*** Opening of Records ***
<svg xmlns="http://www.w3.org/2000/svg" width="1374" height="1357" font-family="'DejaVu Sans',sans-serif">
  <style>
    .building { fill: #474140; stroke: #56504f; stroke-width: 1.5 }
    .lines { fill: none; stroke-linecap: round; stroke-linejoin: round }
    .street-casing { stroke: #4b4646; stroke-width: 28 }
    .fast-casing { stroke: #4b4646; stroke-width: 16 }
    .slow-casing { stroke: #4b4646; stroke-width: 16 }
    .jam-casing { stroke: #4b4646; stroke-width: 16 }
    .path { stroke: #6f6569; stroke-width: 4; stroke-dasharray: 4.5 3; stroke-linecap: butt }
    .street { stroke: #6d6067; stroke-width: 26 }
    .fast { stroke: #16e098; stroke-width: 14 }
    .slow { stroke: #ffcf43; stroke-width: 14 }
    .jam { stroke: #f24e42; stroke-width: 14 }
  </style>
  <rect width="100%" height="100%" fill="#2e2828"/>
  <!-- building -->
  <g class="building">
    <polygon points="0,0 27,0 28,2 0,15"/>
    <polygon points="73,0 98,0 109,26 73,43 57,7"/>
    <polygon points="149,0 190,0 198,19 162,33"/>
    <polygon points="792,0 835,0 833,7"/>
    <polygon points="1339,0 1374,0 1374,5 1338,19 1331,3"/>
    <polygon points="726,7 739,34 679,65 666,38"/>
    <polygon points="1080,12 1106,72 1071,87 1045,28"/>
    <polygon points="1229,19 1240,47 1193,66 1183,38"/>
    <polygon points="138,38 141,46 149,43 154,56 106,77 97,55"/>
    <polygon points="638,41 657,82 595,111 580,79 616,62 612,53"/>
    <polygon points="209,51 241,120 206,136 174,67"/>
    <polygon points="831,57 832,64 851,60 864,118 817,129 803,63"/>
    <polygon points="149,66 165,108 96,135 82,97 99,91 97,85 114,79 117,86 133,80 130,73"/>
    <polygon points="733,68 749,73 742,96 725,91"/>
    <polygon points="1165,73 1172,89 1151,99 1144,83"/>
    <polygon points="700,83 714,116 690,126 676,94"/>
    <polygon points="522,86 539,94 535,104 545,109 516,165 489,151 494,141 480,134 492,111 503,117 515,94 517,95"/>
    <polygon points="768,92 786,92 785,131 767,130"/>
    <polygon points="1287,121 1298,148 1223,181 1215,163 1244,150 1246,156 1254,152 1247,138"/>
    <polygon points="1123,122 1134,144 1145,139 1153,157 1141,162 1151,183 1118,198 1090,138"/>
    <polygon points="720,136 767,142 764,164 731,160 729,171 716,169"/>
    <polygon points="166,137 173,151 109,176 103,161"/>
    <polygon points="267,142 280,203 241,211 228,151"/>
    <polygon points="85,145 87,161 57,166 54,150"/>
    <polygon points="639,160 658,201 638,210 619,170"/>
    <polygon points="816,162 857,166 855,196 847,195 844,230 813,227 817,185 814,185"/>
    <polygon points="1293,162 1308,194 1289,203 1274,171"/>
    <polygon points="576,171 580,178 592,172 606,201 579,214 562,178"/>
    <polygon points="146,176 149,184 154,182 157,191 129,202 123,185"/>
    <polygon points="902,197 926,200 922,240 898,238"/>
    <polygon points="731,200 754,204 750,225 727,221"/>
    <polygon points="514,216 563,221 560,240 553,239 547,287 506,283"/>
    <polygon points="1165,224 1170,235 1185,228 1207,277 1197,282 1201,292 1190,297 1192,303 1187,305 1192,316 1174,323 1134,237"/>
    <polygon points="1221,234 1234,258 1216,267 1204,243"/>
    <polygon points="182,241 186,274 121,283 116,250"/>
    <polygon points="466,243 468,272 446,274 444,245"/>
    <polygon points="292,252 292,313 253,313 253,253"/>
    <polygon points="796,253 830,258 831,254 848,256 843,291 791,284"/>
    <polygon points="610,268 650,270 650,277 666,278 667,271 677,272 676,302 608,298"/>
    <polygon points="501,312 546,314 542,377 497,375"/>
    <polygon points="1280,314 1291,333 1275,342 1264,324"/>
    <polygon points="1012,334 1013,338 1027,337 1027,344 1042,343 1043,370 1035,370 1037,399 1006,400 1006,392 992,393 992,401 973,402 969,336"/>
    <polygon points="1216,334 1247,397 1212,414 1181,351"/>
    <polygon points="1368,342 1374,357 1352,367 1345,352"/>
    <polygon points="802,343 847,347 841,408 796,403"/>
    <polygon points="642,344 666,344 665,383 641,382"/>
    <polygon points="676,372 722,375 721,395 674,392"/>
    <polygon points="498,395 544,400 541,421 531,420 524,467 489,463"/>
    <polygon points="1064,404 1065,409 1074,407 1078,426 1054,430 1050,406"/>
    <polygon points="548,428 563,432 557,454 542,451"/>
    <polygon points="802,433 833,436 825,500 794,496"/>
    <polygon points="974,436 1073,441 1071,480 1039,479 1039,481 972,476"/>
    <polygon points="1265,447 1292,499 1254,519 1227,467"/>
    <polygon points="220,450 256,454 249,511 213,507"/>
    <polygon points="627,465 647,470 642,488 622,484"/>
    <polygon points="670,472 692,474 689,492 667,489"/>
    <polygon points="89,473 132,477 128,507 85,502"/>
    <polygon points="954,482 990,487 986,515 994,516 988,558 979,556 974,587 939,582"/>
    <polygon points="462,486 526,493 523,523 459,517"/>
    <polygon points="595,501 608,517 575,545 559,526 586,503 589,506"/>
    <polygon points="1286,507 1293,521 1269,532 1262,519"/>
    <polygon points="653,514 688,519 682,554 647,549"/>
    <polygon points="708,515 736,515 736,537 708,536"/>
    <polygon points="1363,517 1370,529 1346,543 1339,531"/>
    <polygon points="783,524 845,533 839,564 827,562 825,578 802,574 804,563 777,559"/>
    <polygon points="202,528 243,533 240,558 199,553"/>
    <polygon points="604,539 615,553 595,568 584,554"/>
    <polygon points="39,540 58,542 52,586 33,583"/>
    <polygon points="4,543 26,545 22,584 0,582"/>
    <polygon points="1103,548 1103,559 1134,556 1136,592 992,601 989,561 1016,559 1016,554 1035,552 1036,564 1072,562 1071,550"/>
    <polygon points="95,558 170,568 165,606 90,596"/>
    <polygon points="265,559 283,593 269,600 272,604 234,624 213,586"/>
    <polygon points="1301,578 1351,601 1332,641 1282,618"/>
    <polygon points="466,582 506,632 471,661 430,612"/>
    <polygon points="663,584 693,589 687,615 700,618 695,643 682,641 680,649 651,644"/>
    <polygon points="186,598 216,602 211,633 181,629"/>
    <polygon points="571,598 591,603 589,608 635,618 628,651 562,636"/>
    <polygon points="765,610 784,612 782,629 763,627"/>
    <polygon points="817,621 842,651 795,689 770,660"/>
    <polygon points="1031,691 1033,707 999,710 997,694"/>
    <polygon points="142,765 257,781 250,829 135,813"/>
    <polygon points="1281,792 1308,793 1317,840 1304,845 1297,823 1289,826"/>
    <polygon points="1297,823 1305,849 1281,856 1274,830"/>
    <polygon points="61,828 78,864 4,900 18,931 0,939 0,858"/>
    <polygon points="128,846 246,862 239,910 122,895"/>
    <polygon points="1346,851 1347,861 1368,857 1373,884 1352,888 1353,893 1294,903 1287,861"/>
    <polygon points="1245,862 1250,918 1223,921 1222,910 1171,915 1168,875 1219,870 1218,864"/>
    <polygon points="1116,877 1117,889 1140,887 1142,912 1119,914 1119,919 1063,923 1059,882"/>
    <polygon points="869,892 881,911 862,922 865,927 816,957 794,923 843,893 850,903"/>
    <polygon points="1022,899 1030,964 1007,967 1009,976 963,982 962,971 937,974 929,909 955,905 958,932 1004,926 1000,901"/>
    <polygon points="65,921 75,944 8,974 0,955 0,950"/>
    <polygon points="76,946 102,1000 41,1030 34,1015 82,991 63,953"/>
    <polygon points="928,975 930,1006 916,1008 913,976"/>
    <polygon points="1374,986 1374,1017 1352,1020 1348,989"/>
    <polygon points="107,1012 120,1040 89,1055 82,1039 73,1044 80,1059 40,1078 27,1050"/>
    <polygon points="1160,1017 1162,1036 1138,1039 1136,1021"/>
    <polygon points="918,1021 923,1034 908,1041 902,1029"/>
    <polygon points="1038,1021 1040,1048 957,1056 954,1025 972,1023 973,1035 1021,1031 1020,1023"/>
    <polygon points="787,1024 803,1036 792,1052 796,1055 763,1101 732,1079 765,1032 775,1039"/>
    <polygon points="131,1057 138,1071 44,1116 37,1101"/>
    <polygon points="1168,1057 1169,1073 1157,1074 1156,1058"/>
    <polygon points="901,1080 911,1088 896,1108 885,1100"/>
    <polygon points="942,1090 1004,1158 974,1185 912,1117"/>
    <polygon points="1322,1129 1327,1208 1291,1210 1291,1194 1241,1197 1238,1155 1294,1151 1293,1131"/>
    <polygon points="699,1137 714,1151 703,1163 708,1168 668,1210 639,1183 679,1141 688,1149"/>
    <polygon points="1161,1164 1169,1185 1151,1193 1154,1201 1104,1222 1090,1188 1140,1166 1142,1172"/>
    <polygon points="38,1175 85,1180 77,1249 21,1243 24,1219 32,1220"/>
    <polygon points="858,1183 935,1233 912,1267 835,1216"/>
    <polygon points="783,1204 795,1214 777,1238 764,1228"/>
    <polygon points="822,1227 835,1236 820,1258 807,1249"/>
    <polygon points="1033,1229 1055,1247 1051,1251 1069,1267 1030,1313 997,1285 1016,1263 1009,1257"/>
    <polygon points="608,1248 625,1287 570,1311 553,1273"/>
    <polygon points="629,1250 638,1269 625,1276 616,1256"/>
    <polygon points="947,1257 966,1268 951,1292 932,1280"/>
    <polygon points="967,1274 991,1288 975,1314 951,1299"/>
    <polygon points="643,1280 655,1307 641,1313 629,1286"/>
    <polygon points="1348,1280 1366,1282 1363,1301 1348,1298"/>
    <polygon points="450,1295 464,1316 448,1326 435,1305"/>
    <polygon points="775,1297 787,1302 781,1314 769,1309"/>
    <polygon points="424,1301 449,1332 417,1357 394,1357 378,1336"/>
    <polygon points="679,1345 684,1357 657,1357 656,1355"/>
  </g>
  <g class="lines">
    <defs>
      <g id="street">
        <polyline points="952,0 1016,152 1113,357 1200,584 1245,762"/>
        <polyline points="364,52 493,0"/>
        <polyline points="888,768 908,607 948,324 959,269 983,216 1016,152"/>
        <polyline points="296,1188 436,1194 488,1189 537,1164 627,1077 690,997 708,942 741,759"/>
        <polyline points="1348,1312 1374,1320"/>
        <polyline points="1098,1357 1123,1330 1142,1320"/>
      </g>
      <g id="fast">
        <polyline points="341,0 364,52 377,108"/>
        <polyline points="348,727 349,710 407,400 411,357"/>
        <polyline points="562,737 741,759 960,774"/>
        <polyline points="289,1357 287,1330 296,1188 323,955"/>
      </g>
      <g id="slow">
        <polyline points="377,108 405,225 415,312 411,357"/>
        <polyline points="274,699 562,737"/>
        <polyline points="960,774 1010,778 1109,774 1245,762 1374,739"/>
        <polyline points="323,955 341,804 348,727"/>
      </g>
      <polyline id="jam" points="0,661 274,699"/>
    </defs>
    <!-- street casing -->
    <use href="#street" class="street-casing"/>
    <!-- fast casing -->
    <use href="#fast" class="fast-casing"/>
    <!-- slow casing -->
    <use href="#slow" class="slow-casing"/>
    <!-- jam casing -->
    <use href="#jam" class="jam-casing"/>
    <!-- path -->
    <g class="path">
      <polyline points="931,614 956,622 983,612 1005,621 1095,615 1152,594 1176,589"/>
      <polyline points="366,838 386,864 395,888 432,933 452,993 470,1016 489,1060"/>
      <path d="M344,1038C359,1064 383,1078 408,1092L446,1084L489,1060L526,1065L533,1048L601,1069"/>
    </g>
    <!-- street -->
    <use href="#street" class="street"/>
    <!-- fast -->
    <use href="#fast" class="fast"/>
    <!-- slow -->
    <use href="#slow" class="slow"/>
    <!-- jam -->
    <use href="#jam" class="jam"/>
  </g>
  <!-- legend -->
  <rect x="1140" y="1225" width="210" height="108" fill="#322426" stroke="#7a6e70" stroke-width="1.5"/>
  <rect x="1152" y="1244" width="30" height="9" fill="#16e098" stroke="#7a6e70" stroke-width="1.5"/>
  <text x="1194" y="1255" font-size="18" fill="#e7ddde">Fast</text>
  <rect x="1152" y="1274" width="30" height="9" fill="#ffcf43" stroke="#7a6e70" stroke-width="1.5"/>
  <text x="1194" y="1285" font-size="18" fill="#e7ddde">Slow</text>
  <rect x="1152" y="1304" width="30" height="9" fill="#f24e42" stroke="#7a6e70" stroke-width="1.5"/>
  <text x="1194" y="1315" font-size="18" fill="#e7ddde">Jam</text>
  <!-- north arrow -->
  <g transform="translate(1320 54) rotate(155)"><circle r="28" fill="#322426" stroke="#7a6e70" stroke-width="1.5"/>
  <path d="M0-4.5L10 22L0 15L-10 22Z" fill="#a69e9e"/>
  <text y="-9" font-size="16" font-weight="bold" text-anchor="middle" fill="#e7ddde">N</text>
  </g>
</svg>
*** Close of Records ***
Filter the entries down to the lines with the word "href" in them.

    <use href="#street" class="street-casing"/>
    <use href="#fast" class="fast-casing"/>
    <use href="#slow" class="slow-casing"/>
    <use href="#jam" class="jam-casing"/>
    <use href="#street" class="street"/>
    <use href="#fast" class="fast"/>
    <use href="#slow" class="slow"/>
    <use href="#jam" class="jam"/>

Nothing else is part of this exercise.